O grupo sanguíneo 0 me protege contra o coronavírus?
Claudina navarro
Um estudo científico indica que pessoas com sangue do tipo A têm um risco estatisticamente maior de se infectar e sofrer complicações. Por outro lado, o risco é menor naqueles com tipo O. Mas é uma diferença puramente estatística que não pode se refletir na percepção do risco ou nas medidas preventivas que todos devemos tomar igualmente.
Para muitas revistas médicas profissionais, as revisões por pares de estudos antes da publicação estão atualmente em um ritmo muito rápido. Em vez de esperar meses, alguns artigos relacionados à pandemia COVID-19 são publicados em dias ou semanas. Por exemplo, o renomado New England Journal of Medicine recebeu até 200 inscrições por dia desde o início da pandemia.
A situação é desafiadora para periódicos que desejam publicar artigos de alta qualidade. E, por outro lado, a mídia rapidamente faz eco a esses estudos para atender à situação atual da pandemia. Mas os jornalistas e o público podem ficar confusos sobre o significado e a importância dessa novidade.
Um desses estudos avalia a relação entre o grupo sanguíneo e o risco de contrair SARS-CoV-2 e a evolução da doença. É um trabalho de pesquisadores europeus que avaliaram amostras genéticas de pacientes italianos e espanhóis e descobriram que os pacientes do grupo sanguíneo A apresentam maior risco de infecção e evolução grave. Em contraste, os pacientes do grupo 0 apresentam um risco menor. Essa conclusão é consistente com estudos anteriores realizados na China e nos Estados Unidos.
O Grupo 0 não o protege contra COVID-19
Mas quão maior é esse risco? De acordo com o estudo, pessoas com grupo sanguíneo A têm risco 50% maior do que a média dos pacientes de necessitarem de suporte respiratório em caso de infecção por coronavírus. Em contraste, os do grupo 0, 35% a menos.
O problema é que a comunicação desses números faz com que as pessoas do "grupo 0" pensem que estão protegidas contra a doença ou suas complicações mais graves.
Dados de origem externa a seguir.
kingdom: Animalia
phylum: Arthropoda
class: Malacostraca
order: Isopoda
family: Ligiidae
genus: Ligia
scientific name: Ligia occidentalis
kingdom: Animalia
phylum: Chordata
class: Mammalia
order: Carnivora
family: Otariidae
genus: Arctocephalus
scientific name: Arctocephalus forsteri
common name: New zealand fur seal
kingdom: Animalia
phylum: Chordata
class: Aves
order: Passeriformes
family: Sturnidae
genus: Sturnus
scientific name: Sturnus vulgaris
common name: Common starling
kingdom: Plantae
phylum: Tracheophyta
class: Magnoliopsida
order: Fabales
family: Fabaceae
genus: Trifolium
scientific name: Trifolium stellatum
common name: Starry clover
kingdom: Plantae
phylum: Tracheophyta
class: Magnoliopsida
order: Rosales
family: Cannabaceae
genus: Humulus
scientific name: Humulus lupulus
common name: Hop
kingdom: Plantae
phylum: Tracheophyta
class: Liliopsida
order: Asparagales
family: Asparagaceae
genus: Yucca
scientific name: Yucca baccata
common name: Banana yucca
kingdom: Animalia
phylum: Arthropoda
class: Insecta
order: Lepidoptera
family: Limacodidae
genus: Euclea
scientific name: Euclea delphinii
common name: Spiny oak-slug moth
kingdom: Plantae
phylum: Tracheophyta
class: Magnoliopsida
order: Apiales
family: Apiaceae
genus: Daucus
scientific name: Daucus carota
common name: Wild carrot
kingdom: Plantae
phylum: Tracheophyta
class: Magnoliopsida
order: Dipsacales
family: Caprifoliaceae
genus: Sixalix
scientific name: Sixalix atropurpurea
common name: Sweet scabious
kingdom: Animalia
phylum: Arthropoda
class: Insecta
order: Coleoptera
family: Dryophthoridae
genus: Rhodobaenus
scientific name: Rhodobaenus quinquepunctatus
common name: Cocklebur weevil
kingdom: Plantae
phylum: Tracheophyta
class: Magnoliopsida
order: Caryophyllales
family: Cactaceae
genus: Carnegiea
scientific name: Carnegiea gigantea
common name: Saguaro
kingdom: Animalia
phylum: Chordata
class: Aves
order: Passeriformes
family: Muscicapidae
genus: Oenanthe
Não é esse o caso e devem tomar as mesmas medidas preventivas que as outras pessoas. Pessoas com grupo sanguíneo A também não devem se preocupar particularmente, pois o estudo apenas aponta para pequenos desvios estatísticos.
Em outras palavras, usar ou não máscara é um fator muito mais decisivo contra a doença do que o grupo sanguíneo. E outros fatores de risco, como doenças anteriores, desempenham um papel muito maior no curso da doença.
O tipo A está associado a mais problemas de coagulação
Então, qual é o interesse do estudo? Na verdade, é muito interessante para o conhecimento do vírus e o tratamento da doença.
Um dos autores do estudo, o biólogo molecular Andre Franke, da Universidade Christian Albrechts em Kiel, acredita que podem ser desenvolvidos medicamentos que visem a expressão de genes que determinam o tipo de sangue.
Por outro lado, o estudo investiga o que já se sabe sobre a relação entre a coagulação sanguínea e a evolução da doença. Pessoas do grupo A têm um fator de coagulação mais alto, que está associado a uma maior propensão à trombose. Mas, novamente, não é um risco absoluto, não é uma conexão causal, mas mais um fator entre muitos outros mecanismos reguladores da coagulação.
Por outro lado, para leigos na medicina pode parecer mais uma raridade do vírus SARS-CoV-2 que sua evolução tenha alguma relação com o grupo sanguíneo. No entanto, já se sabia que algumas infecções virais e bacterianas afetam diferentes tipos de sangue, com algumas diferenças estatísticas.
Por exemplo, estima-se que a bactéria Yersinia pestis, que desencadeia a praga, seja um pouco mais perigosa para pessoas com tipo 0.
A distribuição atual dos grupos sanguíneos é explicada, entre outras coisas, como o resultado de várias forças de seleção evolutiva, porque certos grupos estavam um tanto melhor protegidos contra algumas doenças.
Referência científica:
Chiara Milani et al. Estudo da Genomewide Association of Severe Covid-19 com insuficiência respiratória. O novo jornal inglês de medicina.